As fits the occasion, many of these songs are rooted in the feeling of waking up after a big rager. The slow-dancing title track tells of being filled with revolutionary fervor while on an acid trip and then facing crushing malaise during the comedown. “Other Voices” narrates a solitary morning ritual over a riotous dance floor bustling while a wheezing guitar line traces Murphy’s ragged vocals. Eventually bandmate Nancy Whang breaks in with a crisply enunciated verse: “Who can you trust? And who are your friends?” The feeling of betrayal and suspicion she refers to gets blown up to devastating proportions on the nine-minute disco dirge “How Do You Sleep?,” in which Murphy’s narrator condemns a cocaine-hoofing narcissist from his past.
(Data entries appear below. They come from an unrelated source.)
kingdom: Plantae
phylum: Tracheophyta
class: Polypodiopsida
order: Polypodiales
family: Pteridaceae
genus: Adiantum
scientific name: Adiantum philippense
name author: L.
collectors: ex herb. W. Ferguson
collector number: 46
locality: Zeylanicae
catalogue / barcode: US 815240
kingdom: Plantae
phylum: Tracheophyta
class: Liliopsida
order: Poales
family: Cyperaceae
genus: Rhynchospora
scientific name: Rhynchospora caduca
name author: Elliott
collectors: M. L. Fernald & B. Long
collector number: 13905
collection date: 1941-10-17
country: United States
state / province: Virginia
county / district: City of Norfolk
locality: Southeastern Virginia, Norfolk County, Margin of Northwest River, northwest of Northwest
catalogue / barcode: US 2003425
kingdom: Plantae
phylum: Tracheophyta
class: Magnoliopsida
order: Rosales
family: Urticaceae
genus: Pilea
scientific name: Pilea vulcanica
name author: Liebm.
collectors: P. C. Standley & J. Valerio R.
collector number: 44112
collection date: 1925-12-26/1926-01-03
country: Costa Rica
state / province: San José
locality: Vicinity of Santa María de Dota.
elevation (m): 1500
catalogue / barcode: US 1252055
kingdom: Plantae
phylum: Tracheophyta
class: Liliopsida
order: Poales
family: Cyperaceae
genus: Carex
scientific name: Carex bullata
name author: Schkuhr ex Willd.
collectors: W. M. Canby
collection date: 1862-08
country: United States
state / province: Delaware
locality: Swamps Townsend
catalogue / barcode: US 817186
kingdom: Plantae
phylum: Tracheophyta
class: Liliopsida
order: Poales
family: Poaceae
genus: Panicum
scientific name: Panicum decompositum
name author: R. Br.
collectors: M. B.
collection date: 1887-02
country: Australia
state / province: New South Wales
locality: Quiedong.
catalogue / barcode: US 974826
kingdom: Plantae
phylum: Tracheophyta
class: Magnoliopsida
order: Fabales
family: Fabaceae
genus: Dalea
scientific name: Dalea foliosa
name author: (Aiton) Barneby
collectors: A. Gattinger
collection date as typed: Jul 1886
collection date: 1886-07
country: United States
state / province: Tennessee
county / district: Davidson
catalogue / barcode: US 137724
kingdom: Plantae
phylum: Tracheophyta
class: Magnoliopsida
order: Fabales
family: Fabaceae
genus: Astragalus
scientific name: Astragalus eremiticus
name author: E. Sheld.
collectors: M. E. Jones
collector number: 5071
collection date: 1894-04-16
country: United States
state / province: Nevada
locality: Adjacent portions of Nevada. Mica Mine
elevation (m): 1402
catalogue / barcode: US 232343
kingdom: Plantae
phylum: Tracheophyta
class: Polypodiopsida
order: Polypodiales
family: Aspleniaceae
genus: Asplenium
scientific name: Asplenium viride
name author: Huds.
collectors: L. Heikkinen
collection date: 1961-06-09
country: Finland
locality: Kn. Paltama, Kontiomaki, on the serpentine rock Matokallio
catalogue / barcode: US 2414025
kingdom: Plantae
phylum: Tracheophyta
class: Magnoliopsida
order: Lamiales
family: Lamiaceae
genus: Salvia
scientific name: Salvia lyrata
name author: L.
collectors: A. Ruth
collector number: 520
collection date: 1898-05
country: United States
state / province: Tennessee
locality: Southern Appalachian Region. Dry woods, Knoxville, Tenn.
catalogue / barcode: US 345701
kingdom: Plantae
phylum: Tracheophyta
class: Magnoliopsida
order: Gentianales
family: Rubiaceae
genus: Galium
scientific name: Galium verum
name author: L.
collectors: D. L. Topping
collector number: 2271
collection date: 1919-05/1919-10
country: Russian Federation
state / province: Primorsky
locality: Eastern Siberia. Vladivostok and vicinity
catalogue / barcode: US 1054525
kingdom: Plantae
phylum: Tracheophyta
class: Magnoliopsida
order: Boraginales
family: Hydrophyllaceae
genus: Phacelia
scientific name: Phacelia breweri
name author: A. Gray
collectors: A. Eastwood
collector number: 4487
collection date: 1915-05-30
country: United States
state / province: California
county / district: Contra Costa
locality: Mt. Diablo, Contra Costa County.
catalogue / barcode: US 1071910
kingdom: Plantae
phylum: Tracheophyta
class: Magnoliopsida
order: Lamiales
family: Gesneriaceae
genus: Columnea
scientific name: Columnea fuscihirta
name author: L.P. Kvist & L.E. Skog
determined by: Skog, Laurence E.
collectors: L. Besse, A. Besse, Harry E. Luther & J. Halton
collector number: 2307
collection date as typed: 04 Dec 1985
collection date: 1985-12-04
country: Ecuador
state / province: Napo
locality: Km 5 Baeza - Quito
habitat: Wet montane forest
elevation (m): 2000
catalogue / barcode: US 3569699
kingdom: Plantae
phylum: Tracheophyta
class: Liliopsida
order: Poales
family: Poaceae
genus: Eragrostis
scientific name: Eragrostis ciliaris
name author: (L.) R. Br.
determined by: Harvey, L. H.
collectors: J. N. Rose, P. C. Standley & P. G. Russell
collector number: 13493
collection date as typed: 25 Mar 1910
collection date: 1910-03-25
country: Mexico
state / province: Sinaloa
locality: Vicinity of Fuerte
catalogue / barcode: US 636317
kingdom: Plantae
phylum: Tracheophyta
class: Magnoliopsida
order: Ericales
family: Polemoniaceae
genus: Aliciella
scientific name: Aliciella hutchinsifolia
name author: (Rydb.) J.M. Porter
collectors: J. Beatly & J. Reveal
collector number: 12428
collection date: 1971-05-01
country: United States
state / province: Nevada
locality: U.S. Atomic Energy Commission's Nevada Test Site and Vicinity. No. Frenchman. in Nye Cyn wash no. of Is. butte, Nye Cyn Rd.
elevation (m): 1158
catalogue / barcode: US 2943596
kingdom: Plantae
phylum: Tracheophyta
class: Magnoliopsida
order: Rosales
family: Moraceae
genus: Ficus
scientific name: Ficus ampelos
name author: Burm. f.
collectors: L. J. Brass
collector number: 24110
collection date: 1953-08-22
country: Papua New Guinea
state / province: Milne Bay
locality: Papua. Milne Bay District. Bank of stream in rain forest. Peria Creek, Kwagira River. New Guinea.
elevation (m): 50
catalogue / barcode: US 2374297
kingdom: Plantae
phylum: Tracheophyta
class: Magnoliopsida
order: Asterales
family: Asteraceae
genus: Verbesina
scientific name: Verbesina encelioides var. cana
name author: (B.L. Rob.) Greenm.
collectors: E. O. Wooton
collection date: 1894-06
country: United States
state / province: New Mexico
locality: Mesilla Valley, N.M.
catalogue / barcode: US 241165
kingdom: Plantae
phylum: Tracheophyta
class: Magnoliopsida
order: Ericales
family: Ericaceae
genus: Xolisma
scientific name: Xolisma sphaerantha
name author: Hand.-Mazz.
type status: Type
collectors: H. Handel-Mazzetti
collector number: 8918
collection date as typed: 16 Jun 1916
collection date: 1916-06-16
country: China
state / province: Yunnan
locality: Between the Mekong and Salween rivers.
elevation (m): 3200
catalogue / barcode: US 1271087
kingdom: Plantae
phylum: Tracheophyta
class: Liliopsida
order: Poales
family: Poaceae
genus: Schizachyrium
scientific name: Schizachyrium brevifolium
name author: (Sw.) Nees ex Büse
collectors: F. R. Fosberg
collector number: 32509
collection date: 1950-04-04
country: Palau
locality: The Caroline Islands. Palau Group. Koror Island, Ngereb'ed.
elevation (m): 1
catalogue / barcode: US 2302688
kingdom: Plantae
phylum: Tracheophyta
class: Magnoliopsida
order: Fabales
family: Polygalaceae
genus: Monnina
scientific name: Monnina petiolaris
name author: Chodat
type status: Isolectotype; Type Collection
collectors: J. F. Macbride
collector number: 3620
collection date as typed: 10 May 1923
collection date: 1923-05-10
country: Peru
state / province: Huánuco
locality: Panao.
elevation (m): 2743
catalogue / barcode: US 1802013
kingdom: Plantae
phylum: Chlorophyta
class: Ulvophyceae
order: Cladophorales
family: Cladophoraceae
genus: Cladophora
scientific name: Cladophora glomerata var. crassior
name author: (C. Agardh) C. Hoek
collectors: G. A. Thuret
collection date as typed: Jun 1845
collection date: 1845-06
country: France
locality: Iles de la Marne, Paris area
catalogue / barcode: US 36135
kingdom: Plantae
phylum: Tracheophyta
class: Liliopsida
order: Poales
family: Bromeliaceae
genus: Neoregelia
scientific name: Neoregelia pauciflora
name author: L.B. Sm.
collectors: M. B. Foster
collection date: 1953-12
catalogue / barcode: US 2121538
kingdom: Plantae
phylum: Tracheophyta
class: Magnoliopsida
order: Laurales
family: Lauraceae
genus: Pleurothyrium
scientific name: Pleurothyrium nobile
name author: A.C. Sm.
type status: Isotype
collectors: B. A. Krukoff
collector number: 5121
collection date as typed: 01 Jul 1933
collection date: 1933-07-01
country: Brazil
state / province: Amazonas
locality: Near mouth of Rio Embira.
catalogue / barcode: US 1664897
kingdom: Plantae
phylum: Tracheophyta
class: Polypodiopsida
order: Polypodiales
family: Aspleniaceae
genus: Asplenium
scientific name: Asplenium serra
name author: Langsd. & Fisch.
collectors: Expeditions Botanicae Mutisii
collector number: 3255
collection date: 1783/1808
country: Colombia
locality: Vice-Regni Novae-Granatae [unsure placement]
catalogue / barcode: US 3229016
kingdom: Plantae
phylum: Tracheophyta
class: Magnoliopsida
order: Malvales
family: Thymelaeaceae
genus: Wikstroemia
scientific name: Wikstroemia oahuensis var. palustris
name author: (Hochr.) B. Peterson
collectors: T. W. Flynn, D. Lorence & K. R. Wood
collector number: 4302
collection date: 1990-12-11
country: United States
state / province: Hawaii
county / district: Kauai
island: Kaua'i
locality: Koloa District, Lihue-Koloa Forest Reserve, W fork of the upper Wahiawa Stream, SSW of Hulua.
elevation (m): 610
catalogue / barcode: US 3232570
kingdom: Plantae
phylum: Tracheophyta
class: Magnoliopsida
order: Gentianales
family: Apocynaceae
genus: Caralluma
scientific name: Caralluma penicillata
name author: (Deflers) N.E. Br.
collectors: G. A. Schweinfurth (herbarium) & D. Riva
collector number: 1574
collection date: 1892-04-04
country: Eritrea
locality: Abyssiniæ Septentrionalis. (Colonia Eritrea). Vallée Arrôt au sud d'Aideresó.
If these songs don’t always sound energized with new life, they are powerful for the way they reconcile exhaustion with a commitment to moving forward. The track that’s the key to it all—as an explanation for LCD Soundsystem’s return, and really for the universal existential quandaries Murphy likes to chew on—is the skittering Talking Heads homage “Change Yr Mind.” Guitars nervously scratch, an alarm-like cowbell rings and leaves, and Murphy sings of an awful stasis: “I ain’t seen anyone for days
/ I still have yet to leave the bed.” Post-election blues? Post-breakup blues? Post-youth blues? Any of it fits. But as the whirling rock arrangement settles into something closer to techno’s comforting pulse, Murphy has an epiphany: “If we don’t like where it’s been, it could be over … You can change your mind.” It’s a small, humble stab at inspiration—but one that, given the messenger, you can believe.